Texte à lire
★ ★ ★ ★ ★

34. Trois moines, un jour, sous mes yeux, reçurent le même
outrage. L'un, en le recevant se sentit piqué, mais il le souffrit en
silence, et étouffa la peine qu'il en éprouvait; l'autre s'en
réjouit en lui-même, cependant il en était affligé
intérieurement par charité et par bienveillance pour celui qui
l'avait maltraité; enfin le troisième s'oublia lui-même
entièrement pour ne s'occuper que de son frère, dont il pleurait
la faute à chaudes larmes, tant la charité dévorait son
coeur. Ainsi l'on voyait dans ces trois moines trois excellentes vertus : la
crainte de Dieu, l'espérance, et l’amour.
35. Comme dans nos corps, quoique la fièvre soit une même maladie,
elle ne laisse pas d'avoir plusieurs causes; de même la colère,
ainsi que les autres passions, a plusieurs causes et plusieurs principes. Il
est donc impossible de donner ici des instructions, particulières et
relatives à chaque cause et à chaque principe. Tout ce que je
peux faire, c'est de conseiller à ceux qui se sentiraient
affectés de cette passion, de rechercher avec soin les remèdes
qui leur conviennent et qui soient capables de les guérir; de bien
connaître surtout la cause du mal, afin qu'en la connaissant
parfaitement, ils puissent par la Bonté de Dieu, et par la direction de
leur médecin spirituel, employer les remèdes dont ils ont besoin.

★ ★ ★ ★ ★

Consigne
Poursuivez le texte ci-dessus sur la colère et ses remèdes, en reprenant juste après sa dernière phrase.

★ ★ ★ ★ ★

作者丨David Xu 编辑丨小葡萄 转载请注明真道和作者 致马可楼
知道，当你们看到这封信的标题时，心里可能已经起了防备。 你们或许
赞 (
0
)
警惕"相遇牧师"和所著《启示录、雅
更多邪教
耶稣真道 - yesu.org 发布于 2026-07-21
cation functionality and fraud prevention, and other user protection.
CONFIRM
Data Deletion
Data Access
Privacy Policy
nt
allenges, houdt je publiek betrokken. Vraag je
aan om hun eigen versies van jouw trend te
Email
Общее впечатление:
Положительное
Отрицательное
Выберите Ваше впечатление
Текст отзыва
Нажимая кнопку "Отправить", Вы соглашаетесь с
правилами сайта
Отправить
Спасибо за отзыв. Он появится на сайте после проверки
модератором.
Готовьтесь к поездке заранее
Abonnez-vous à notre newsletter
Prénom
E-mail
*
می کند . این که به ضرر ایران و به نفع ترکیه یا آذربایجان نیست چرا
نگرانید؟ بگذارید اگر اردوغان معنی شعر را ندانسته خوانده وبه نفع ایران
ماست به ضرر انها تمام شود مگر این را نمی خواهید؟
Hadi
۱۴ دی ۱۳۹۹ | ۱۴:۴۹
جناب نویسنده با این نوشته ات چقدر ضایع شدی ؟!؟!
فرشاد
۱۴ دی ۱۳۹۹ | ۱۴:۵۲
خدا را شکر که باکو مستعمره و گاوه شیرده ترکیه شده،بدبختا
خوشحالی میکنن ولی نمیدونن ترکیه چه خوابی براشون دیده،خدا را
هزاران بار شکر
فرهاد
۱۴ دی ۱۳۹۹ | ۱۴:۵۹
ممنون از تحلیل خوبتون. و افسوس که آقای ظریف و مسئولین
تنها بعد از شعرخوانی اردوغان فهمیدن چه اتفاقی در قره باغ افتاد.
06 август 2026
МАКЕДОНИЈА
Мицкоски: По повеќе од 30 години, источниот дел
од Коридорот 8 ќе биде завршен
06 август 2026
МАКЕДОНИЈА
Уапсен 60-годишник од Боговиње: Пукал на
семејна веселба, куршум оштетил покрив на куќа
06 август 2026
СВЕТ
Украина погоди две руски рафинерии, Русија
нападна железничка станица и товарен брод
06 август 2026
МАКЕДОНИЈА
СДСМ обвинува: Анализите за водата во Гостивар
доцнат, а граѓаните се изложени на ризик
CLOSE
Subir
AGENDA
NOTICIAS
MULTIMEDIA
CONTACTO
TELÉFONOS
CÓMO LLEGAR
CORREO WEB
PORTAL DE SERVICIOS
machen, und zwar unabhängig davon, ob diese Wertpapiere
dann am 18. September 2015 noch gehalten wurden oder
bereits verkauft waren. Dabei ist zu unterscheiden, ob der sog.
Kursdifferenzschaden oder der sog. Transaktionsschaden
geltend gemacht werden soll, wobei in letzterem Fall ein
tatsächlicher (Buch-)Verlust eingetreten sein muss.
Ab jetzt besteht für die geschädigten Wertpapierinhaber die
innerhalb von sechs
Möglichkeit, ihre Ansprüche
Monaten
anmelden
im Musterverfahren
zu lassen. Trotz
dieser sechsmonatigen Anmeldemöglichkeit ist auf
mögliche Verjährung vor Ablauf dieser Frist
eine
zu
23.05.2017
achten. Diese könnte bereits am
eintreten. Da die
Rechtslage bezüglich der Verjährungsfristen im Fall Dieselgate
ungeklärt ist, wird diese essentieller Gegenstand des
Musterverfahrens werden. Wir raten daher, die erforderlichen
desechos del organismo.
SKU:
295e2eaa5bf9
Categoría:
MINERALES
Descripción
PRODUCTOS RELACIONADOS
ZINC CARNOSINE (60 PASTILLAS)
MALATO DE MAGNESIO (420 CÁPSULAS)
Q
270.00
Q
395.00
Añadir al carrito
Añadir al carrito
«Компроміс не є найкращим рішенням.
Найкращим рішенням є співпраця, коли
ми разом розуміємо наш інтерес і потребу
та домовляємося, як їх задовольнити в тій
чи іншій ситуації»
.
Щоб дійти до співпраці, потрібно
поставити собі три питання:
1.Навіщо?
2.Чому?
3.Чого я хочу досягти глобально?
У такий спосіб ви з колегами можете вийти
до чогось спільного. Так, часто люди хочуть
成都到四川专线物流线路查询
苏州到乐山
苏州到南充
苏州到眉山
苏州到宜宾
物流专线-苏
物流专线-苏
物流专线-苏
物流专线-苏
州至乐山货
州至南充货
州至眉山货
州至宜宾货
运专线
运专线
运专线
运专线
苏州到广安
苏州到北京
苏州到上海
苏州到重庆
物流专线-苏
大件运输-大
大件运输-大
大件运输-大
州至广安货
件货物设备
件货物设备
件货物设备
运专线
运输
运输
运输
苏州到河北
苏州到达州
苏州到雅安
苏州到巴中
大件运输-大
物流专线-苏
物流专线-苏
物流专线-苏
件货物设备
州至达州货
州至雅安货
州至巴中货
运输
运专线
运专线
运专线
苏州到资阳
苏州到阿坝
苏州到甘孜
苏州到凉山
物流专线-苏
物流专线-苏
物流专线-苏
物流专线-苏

★ ★ ★ ★ ★

Votre réponse
Qu'ils se présentent donc, et qu'ils entrent avec nous dans cette
recherche que nous avons proposée aux moines, tous ceux qui,
touchés des paroles que nous leur adressons, désirent
connaître le véritable état de leur âme; qu'ils examinent
sérieusement, et dans le plus profond silence, quels sont les tristes
effets et les principes funestes des passions dont nous venons de parler.
36. Il faut lier et enchaîner, comme un tyran cruel, un coeur
colère et emporté; mais c'est avec les chaînes d'une
douceur et d'une patience constantes; il faut encore le frapper avec les verges
de la clémence, et le faire conduire par la charité devant le
tribunal de la raison souveraine de Dieu, pour répondre aux questions qu'on
pourra lui faire.
Dis-nous donc, folle et impudente passion de la colère, dis-nous le nom
de ton père, de la mère qui t'a malheureusement donné le
jour, et des enfants corrompus qui sont nés de toi ? Dis-nous qui sont
ceux qui, par la guerre qu'ils te font, peuvent t'exterminer et te faire
disparaître ? À toutes ces questions quelles réponses
va nous donner la colère ? Il me semble l'entendre nous répondre
: «Plusieurs causes ont concouru à me donner l'existence : je n'ai
pas seulement un père, mais j'en ai plusieurs, et le premier qui
concourt à me donner l'existence, c'est l'orgueil. J'ai aussi plusieurs
mères parmi lesquelles vous devez remarquer la vaine gloire, l'avarice,
l'intempérance, la luxure. Mes filles sont la pensée des injures,
la haine, les querelles et les inimitiés; et les ennemis qui me tiennent
enchaînée, comme vous le voyez, sont les vertus opposées
à mes filles; ce sont encore la patience et la modération; mais
la vertu qui ne cesse de me tendre des pièges et qui me fait le plus de
mal, c'est l'humilité.» Vous apprendrez dans le temps de qui cette
vertu tire son origine.
C'est dans ce huitième degré que se trouve la couronne de la
douceur. Celui qui, par la complexion de sa nature, est d'un tempérament
doux et tranquille, pourrait peut-être bien ne pas la mériter.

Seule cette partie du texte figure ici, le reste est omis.